Sunday, 5 April 2009

peas and beans in organic rotation


The pea and bean family (Legumes) are vital in organic gardening. Their roots add necessary nitrogen to the soil. Organic gardening makes no use of fertilisers that are not natural. The nitrogen boost given by legumes will be used by the cabbage family (brassicas) when these are planted in this bed next year.

Green manure are plants that hold the soil together during the winter, stopping nutrients from draining away in the hard winter rains, and adding their own fertlity to the garden as well.

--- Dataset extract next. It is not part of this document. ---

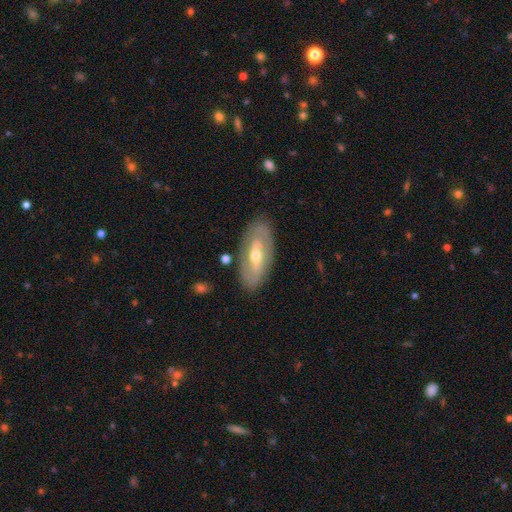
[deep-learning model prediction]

On the legume bed of our four bed organic rotation, the green manure field beans (Punch) are looking robust and vigorous. Farmers would drive their cattle across their bean fields to break the plant stalks and so encourage bushy growth. I gave the field beans a trim with my shears to create the same effect. I hoed off two beds of field beans ready for sowing with peas. The tops of the field beans added welcome bulk to the compost bins.

In contrast with the field beans, our broad beans (Aguadulce) have had a poor start. The plants are small and weak and a pale green colour. I hoed around the bed and then applied pelleted chicken manure before giving several watering cans of water. I hope this picks them up - they are a long way behind.

We have brought on early peas (Feltham First) and Marrowfat peas (Marro) inthe greenhouse and planted these out under fleece cloche protection today. The protection they need is against frost - against the pest of pigeons.